Grafik, farklı periyotlarda para arzı ve üretken çalışma saatleri ortasında bir korelasyon olmadığını göstermektedir.
Bu bilgiden hareketle, para arzının yeni paha üretimine nazaran artırılıp azaltılabileceği düşünülmektedir.
Bu bağlamda, enflasyona neden olan iki faktör olduğu ileri sürülmektedir:
- Yeni kıymet büyümesi (belirleyici faktör)
- Para arzı büyümesi (karşı tesirli faktör).
Para arzının sirkülasyondaki suratı da hesaba katılarak, enflasyonun kıymet oranı (VRI) tanımlanıyor.
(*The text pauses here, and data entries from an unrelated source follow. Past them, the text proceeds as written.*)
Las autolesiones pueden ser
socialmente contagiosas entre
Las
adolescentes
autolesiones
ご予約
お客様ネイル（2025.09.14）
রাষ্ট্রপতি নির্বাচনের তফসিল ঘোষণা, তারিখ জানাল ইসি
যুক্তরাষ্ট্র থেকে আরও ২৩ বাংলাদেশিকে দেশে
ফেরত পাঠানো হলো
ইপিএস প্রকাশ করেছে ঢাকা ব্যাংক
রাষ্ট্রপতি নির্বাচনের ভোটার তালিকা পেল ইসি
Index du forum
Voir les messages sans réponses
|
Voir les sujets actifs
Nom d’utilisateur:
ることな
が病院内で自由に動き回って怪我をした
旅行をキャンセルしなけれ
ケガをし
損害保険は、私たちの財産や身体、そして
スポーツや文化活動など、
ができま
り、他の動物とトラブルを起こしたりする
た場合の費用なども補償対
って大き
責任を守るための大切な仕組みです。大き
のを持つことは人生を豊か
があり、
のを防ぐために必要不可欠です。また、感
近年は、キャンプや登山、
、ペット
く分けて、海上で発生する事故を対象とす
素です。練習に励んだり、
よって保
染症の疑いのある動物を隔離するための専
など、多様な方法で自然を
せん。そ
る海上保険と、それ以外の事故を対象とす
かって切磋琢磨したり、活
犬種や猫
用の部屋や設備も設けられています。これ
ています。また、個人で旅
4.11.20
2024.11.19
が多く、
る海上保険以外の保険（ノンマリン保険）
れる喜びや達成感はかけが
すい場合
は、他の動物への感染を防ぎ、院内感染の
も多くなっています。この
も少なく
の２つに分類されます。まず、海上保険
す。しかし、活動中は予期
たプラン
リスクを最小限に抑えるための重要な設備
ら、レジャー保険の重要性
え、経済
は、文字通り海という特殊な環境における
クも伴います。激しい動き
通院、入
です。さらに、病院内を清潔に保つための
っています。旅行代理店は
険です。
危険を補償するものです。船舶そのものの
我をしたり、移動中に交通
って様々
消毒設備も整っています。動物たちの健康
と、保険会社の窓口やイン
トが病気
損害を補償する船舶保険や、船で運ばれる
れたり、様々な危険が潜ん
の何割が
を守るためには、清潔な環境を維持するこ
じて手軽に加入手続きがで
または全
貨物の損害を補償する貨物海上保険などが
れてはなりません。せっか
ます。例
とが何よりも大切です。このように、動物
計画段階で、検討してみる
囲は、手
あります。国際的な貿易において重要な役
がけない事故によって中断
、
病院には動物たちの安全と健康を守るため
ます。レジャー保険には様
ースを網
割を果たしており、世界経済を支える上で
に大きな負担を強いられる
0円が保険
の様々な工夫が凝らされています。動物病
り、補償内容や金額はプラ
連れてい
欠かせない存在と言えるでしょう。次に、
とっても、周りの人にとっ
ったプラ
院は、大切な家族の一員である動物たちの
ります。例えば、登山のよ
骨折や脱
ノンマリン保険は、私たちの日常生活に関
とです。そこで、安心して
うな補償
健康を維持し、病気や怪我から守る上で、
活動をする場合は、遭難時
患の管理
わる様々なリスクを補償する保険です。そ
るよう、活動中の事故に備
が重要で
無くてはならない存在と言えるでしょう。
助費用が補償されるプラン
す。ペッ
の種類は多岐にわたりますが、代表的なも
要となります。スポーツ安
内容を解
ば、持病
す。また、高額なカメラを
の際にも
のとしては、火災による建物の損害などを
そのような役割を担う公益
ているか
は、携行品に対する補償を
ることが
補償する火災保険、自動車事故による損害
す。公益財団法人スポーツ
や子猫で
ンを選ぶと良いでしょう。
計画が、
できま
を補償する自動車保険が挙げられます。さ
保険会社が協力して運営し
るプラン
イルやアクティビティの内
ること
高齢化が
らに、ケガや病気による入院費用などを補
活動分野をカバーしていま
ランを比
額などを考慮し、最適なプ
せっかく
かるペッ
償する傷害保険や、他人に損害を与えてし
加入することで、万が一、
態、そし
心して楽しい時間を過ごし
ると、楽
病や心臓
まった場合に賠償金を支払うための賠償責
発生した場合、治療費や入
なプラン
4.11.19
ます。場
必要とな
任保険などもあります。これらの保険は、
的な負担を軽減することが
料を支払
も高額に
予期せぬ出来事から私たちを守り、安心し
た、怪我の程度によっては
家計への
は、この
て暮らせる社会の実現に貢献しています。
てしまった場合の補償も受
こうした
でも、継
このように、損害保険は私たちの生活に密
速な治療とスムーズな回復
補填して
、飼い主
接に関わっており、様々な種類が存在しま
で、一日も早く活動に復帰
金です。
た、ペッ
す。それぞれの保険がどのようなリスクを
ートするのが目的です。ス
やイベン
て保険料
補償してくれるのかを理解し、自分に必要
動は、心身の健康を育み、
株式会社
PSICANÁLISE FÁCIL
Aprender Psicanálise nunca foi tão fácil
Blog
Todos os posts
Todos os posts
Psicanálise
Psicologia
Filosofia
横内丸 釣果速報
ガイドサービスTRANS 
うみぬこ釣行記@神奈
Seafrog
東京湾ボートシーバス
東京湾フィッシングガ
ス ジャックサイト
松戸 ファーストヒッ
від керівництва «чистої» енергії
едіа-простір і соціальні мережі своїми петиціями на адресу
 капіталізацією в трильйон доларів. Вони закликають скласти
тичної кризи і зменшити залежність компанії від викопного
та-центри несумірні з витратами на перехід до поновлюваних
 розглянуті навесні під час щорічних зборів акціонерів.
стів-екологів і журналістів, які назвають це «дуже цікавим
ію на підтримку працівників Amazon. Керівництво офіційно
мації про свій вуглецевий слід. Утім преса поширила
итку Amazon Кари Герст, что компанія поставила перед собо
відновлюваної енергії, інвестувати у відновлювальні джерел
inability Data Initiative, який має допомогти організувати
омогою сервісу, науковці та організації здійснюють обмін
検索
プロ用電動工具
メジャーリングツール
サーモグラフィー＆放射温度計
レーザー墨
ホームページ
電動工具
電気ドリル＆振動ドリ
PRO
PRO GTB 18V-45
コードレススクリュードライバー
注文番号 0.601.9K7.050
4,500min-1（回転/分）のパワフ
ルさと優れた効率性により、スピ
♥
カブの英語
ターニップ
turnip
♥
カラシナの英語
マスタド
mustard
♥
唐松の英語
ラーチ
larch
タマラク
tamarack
VRI, sirkülasyondaki paranın yüzdesel değişiminden üretken çalışma saatlerindeki yüzdesel değişimin çıkarılmasıyla hesaplanıyor.
VRI = % change in M less % change in PH where M is money in circulation
Yapılan tahlillerde, VRI ile resmi enflasyon oranı ortasında yüksek bir korelasyon olduğu (0,73) bulunuyor.
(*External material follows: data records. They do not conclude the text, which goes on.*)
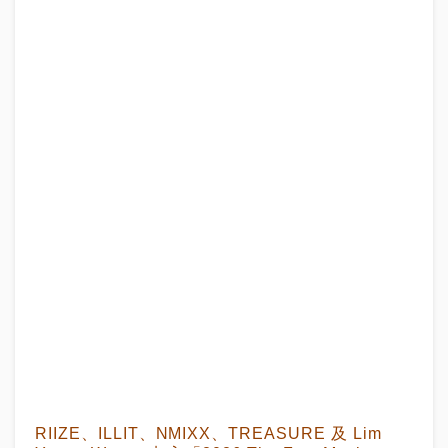
RIIZE、ILLIT、NMIXX、TREASURE 及 Lim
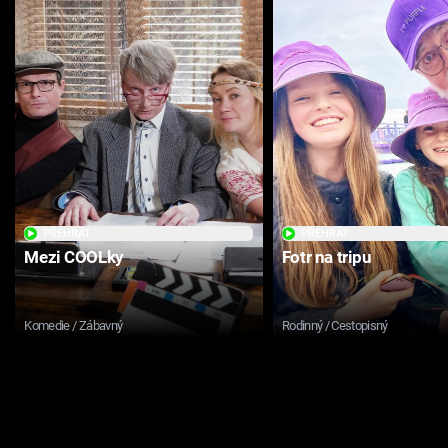
PŘEHRÁT
PŘEHRÁT
Mezi COOLky
Fotr na tripu
Komedie / Zábavný
Rodinný / Cestopisný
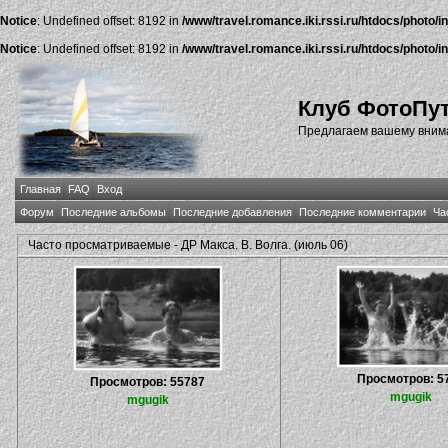
Notice
: Undefined offset: 8192 in
/www/travel.romance.iki.rssi.ru/htdocs/photo/i
Notice
: Undefined offset: 8192 in
/www/travel.romance.iki.rssi.ru/htdocs/photo/i
Клуб ФотоПу
Предлагаем вашему внима
Главная
FAQ
Вход
Форум
Последние альбомы
Последние добавления
Последние комментарии
Ча
Часто просматриваемые - ДР Макса. В. Волга. (июль 06)
Просмотров: 5
Просмотров: 55787
mgugik
mgugik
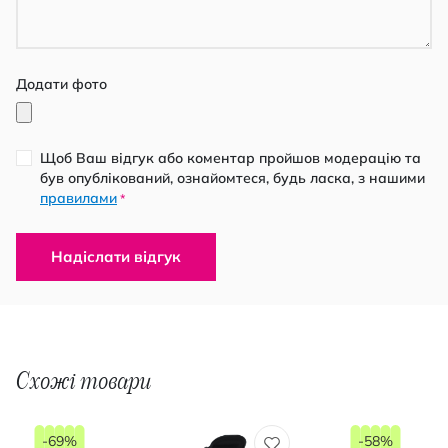
Додати фото
Щоб Ваш відгук або коментар пройшов модерацію та
був опублікований, ознайомтеся, будь ласка, з нашими
правилами
*
Надіслати відгук
Схожі товари
-69%
-58%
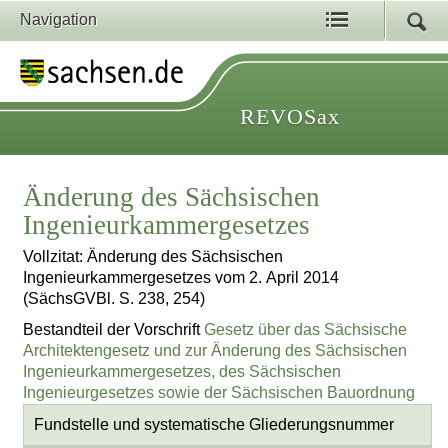
Navigation
REVOSax
Änderung des Sächsischen
Ingenieurkammergesetzes
Vollzitat: Änderung des Sächsischen
Ingenieurkammergesetzes vom 2. April 2014
(SächsGVBl. S. 238, 254)
Bestandteil der Vorschrift
Gesetz über das Sächsische
Architektengesetz und zur Änderung des Sächsischen
Ingenieurkammergesetzes, des Sächsischen
Ingenieurgesetzes sowie der Sächsischen Bauordnung
Fundstelle und systematische Gliederungsnummer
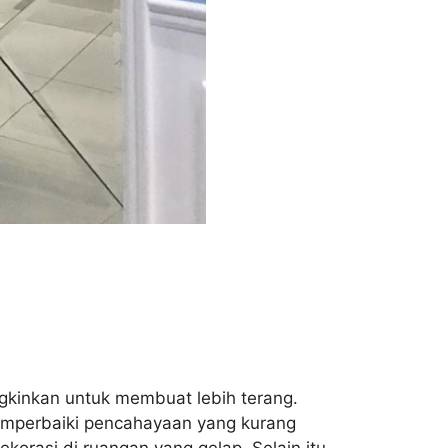
ngkinkan untuk membuat lebih terang.
mperbaiki pencahayaan yang kurang
rasi di ruangan yang gelap. Selain itu,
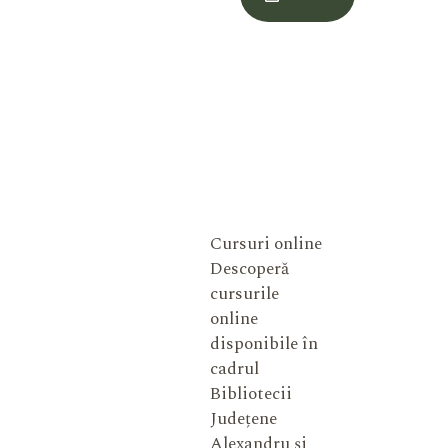
Meu
Cursuri online
Descoperă
cursurile
online
disponibile în
cadrul
Bibliotecii
Județene
Alexandru și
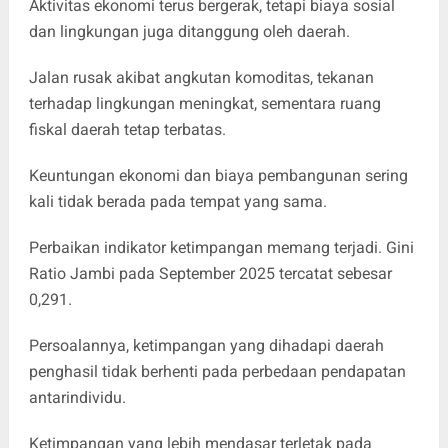
Aktivitas ekonomi terus bergerak, tetapi biaya sosial
dan lingkungan juga ditanggung oleh daerah.
Jalan rusak akibat angkutan komoditas, tekanan
terhadap lingkungan meningkat, sementara ruang
fiskal daerah tetap terbatas.
Keuntungan ekonomi dan biaya pembangunan sering
kali tidak berada pada tempat yang sama.
Perbaikan indikator ketimpangan memang terjadi. Gini
Ratio Jambi pada September 2025 tercatat sebesar
0,291.
Persoalannya, ketimpangan yang dihadapi daerah
penghasil tidak berhenti pada perbedaan pendapatan
antarindividu.
Ketimpangan yang lebih mendasar terletak pada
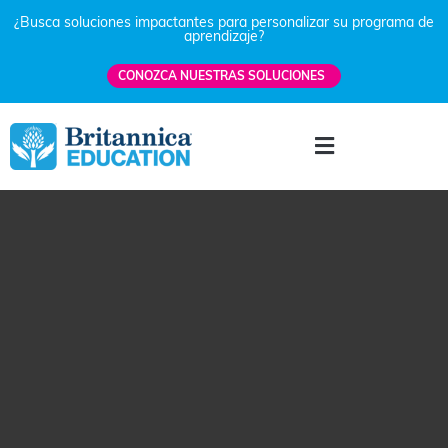
¿Busca soluciones impactantes para personalizar su programa de
aprendizaje?
CONOZCA NUESTRAS SOLUCIONES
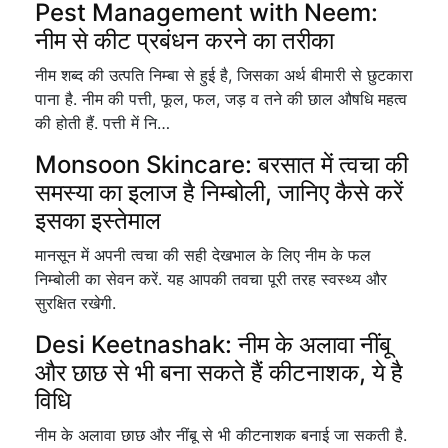
Pest Management with Neem:
नीम से कीट प्रबंधन करने का तरीका
नीम शब्द की उत्पति निम्बा से हुई है, जिसका अर्थ बीमारी से छुटकारा
पाना है. नीम की पत्ती, फूल, फल, जड़ व तने की छाल औषधि महत्व
की होती हैं. पत्ती में नि…
Monsoon Skincare: बरसात में त्वचा की
समस्या का इलाज है निम्बोली, जानिए कैसे करें
इसका इस्तेमाल
मानसून में अपनी त्वचा की सही देखभाल के लिए नीम के फल
निम्बोली का सेवन करें. यह आपकी तवचा पूरी तरह स्वस्थ्य और
सुरक्षित रखेगी.
Desi Keetnashak: नीम के अलावा नींबू
और छाछ से भी बना सकते हैं कीटनाशक, ये है
विधि
नीम के अलावा छाछ और नींबू से भी कीटनाशक बनाई जा सकती है.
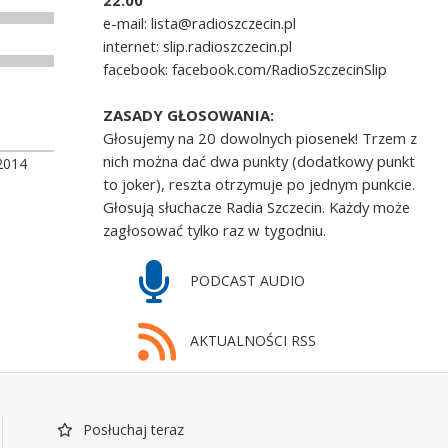
22.00
e-mail: lista@radioszczecin.pl
internet: slip.radioszczecin.pl
facebook: facebook.com/RadioSzczecinSlip
ZASADY GŁOSOWANIA:
Głosujemy na 20 dowolnych piosenek! Trzem z
nich można dać dwa punkty (dodatkowy punkt
2014
to joker), reszta otrzymuje po jednym punkcie.
Głosują słuchacze Radia Szczecin. Każdy może
zagłosować tylko raz w tygodniu.
PODCAST AUDIO
AKTUALNOŚCI RSS
Posłuchaj teraz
Grafik 5: VRI (Value Rate of Inflation) ve TÜFE (Tüketici Fiyat Endeksi)
Yukarıdaki grafik, VRI (Value Rate of Inflation) ve TÜFE (Tüketici Fiyat Endeksi) yıllık değişim oranlarının karşılaştırmasını sunmaktadır. Grafik, 1949-2022 periyodu boyunca bu iki değişken ortasındaki alakayı inceleyerek, enflasyonun kıymet teorisi perspektifinden nasıl değerlendirilebileceğini göstermektedir.
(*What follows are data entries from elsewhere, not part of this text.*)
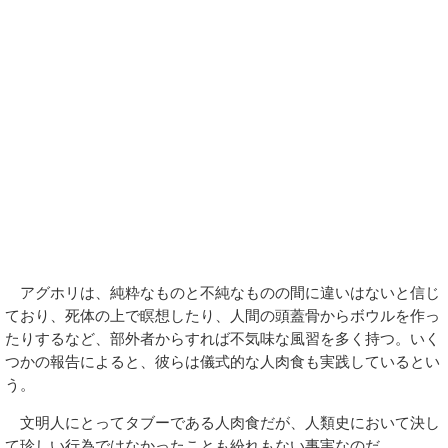
アグホリは、純粋なものと不純なものの間に違いはないと信じ
ており、死体の上で瞑想したり、人間の頭蓋骨からボウルを作っ
たりするなど、部外者からすれば不気味な風習を多く持つ。いく
つかの報告によると、彼らは儀式的な人肉食も実践しているとい
う。
文明人にとってタブーである人肉食だが、人類史において決し
て珍しい行為ではなかったことも紛れもない事実なのだ。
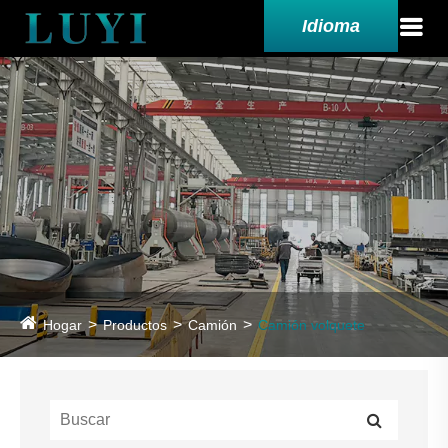
Idioma
Hogar
Productos
Camión
Camión volquete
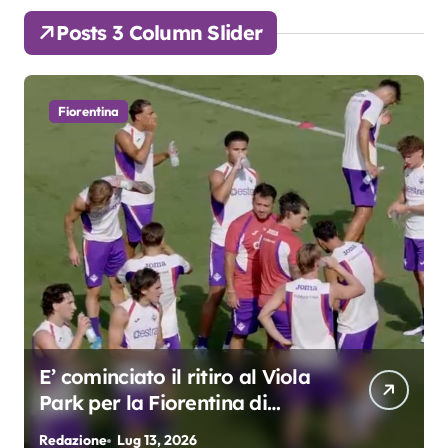
Posts 3 Column Slider
Fiorentina
E’ cominciato il ritiro al Viola
Park per la Fiorentina di
Grosso
Redazione
Lug 13, 2026
R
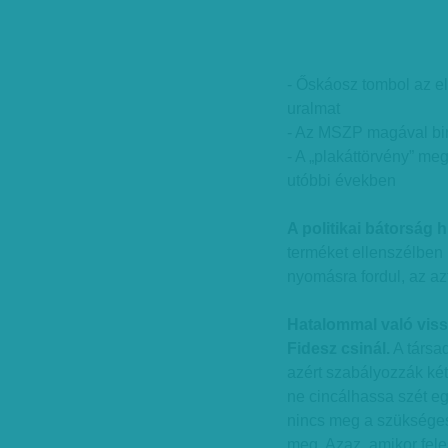
- Őskáosz tombol az ell
uralmat
- Az MSZP magával birk
- A „plakáttörvény” meg
utóbbi években
A politikai bátorság h
terméket ellenszélben i
nyomásra fordul, az az
Hatalommal való vissz
Fidesz csinál.
A társa
azért szabályozzák ké
ne cincálhassa szét e
nincs meg a szükséges
meg. Azaz, amikor fele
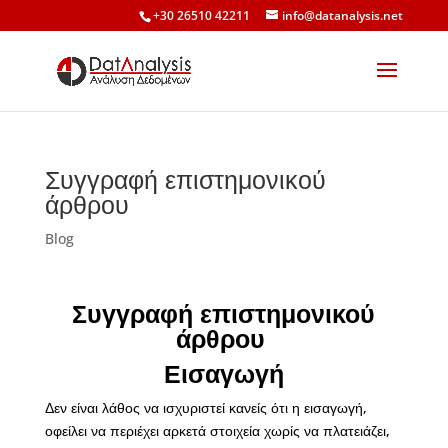
+30 26510 42211
info@datanalysis.net
Συγγραφή επιστημονικού
άρθρου
Blog
Συγγραφή επιστημονικού
άρθρου
Εισαγωγή
Δεν είναι λάθος να ισχυριστεί κανείς ότι η εισαγωγή,
οφείλει να περιέχει αρκετά στοιχεία χωρίς να πλατειάζει,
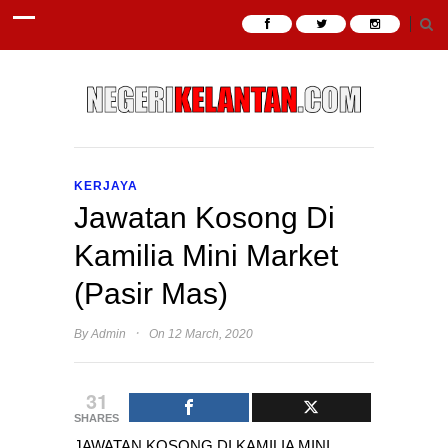
KERJAYA
Jawatan Kosong Di
Kamilia Mini Market
(Pasir Mas)
·
By
Admin
On 12 March, 2020
31
SHARES
JAWATAN KOSONG DI KAMILIA MINI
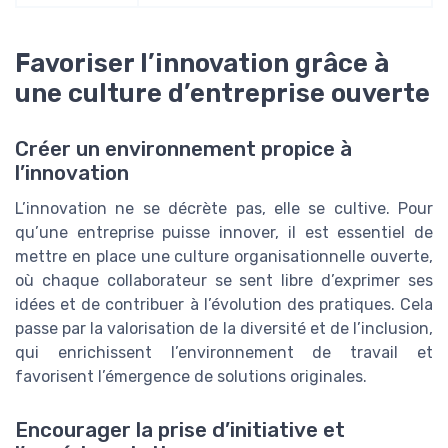
Favoriser l’innovation grâce à
une culture d’entreprise ouverte
Créer un environnement propice à
l’innovation
L’innovation ne se décrète pas, elle se cultive. Pour
qu’une entreprise puisse innover, il est essentiel de
mettre en place une culture organisationnelle ouverte,
où chaque collaborateur se sent libre d’exprimer ses
idées et de contribuer à l’évolution des pratiques. Cela
passe par la valorisation de la diversité et de l’inclusion,
qui enrichissent l’environnement de travail et
favorisent l’émergence de solutions originales.
Encourager la prise d’initiative et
Grafikte, mavi çizgi VRI’yi, turuncu çizgi ise TÜFE’yi temsil etmektedir. Her iki değişkenin yıllık ortalama oranları da grafikte belirtilmiştir: VRI için yıllık ortalama %5,2, TÜFE için ise %3,5 olarak hesaplanmıştır. Ayrıyeten, bu iki değişken ortasında %0,73’lük güçlü bir korelasyon olduğu vurgulanmaktadır.
Bu korelasyon, VRI’nin (değer temelli enflasyon oranı) TÜFE değişimlerini anlamada değerli bir gösterge olduğunu ortaya koymaktadır.
Bu sonuç, enflasyonun temel belirleyicisinin üretken emek saatlerindeki değişim ve para arzındaki ayarlamalar olabileceğini gösteriyor.
Bu çalışma, enflasyonun nedenlerine ait klâsik yaklaşımların tekrar gözden geçirilmesi gerektiğini ve paha teorisinin bu alanda değerli açıklamalar sunabileceğini gösteriyor.
Söz konusu yazı, Guglielmo Carchedi ve Michael Roberts tarafından hazırlanan çalışma kaynak olarak kullanılarak oluşturulmuştur.